Research has shown that mindfulness can reduce stress, improve working memory, cognitive speed of processing and focus.

“Mindfulness can apply in multiple stages,” Bergman says, “not just in healthy people but people with neurodegenerative disease.”

There are ways to address sleeplessness and sleep disorders as well. Adults of all ages need seven to eight hours of sleep a night, and for people who are not sleeping soundly, the cause of sleep problems is usually treatable. You can learn how to practice better sleep hygiene or talk to your doctor about the problem.

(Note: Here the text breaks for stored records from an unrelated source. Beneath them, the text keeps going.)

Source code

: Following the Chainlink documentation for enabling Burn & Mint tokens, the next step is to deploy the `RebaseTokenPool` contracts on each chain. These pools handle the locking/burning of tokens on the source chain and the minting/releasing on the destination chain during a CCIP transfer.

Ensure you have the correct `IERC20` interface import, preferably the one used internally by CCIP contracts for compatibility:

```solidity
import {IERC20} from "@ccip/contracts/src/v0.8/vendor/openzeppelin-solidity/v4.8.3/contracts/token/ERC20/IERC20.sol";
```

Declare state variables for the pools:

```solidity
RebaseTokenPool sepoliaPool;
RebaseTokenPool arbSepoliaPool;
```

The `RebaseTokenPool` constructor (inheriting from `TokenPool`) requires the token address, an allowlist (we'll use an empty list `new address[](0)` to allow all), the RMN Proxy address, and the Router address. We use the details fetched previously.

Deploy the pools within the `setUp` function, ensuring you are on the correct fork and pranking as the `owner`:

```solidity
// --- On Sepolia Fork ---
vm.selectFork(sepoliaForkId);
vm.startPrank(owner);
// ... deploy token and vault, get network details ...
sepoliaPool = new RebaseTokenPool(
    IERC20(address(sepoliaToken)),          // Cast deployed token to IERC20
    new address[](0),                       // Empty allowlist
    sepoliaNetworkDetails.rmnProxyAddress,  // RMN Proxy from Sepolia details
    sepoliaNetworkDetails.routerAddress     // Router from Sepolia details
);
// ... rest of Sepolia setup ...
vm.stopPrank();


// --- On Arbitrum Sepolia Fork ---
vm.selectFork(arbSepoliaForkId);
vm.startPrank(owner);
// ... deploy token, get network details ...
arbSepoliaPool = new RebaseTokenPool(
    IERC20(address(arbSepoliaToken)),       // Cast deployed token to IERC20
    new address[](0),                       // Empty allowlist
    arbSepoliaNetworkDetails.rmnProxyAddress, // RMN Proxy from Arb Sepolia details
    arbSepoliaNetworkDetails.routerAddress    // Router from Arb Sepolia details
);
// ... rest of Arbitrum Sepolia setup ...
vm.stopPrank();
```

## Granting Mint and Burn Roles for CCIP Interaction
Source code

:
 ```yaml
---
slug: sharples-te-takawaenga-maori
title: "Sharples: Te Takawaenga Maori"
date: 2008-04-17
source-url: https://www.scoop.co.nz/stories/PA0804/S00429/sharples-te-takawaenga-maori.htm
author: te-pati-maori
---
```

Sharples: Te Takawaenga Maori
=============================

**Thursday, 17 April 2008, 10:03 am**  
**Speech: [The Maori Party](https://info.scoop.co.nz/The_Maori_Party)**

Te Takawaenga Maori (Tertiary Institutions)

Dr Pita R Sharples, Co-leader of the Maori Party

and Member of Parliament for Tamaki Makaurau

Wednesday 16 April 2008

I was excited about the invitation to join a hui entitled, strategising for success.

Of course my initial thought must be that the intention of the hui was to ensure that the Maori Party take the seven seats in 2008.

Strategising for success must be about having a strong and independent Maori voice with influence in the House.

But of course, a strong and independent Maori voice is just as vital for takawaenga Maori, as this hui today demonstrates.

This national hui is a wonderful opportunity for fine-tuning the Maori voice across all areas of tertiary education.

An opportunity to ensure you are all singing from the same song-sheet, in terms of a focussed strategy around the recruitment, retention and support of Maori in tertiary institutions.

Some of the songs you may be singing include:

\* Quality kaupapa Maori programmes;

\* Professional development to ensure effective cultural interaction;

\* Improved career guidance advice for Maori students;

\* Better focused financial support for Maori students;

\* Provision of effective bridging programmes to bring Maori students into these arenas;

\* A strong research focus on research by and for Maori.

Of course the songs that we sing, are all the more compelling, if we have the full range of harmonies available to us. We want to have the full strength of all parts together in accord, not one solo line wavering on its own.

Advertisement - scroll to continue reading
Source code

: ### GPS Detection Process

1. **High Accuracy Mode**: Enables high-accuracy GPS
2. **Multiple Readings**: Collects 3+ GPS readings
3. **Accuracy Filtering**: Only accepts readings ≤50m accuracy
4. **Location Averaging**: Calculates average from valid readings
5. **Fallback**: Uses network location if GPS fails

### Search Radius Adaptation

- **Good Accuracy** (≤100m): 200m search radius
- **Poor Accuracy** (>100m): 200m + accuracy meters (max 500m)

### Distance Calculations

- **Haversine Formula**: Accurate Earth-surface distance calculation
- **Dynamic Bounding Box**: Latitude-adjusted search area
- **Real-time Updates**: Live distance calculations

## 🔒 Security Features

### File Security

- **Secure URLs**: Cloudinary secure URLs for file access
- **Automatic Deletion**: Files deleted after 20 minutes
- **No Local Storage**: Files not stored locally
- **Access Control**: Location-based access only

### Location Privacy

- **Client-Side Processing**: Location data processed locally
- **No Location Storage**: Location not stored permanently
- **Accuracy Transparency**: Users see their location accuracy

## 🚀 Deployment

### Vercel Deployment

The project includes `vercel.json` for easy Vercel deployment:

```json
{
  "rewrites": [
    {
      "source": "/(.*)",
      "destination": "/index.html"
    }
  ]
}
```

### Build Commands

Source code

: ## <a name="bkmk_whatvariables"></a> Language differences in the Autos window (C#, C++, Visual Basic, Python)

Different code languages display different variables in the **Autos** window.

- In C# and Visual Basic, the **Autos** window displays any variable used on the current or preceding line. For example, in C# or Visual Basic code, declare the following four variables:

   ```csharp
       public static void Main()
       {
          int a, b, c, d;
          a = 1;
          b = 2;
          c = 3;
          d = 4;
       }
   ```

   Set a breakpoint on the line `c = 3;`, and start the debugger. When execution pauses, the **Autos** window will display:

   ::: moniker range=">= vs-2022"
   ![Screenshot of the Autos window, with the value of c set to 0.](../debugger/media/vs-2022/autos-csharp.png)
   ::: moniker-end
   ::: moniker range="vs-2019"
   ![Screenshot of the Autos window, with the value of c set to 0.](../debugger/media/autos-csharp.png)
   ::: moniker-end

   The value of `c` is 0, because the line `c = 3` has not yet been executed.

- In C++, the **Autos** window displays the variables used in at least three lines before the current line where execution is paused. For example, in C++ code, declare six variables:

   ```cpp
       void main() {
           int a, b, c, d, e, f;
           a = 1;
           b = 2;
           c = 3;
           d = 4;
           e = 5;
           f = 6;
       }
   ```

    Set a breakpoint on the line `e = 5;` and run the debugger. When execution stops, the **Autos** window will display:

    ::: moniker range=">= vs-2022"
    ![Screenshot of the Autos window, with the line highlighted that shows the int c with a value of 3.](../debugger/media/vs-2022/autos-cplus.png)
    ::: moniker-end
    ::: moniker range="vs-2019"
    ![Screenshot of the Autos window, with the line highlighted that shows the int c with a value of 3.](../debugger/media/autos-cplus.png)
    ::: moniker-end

Whether the issue is lack of exercise, a poor diet, the ravages of stress or lack of sleep, Bergman says addressing those issues can bring good results for people experiencing memory loss.

“The people who are successful are the ones who are ready to make changes and when they do, we see improvements,” he says. “The earlier on the symptoms are, the more improvement we see.”

That’s why it’s so important to take action as soon as memory concerns begin to present themselves, he says.

“The key is not to wait,” Bergman says. “There’s still this notion that, ‘We’ll just wait because everyone knows there’s nothing they can do about it.’ There’s probably something you can do about it in most cases.”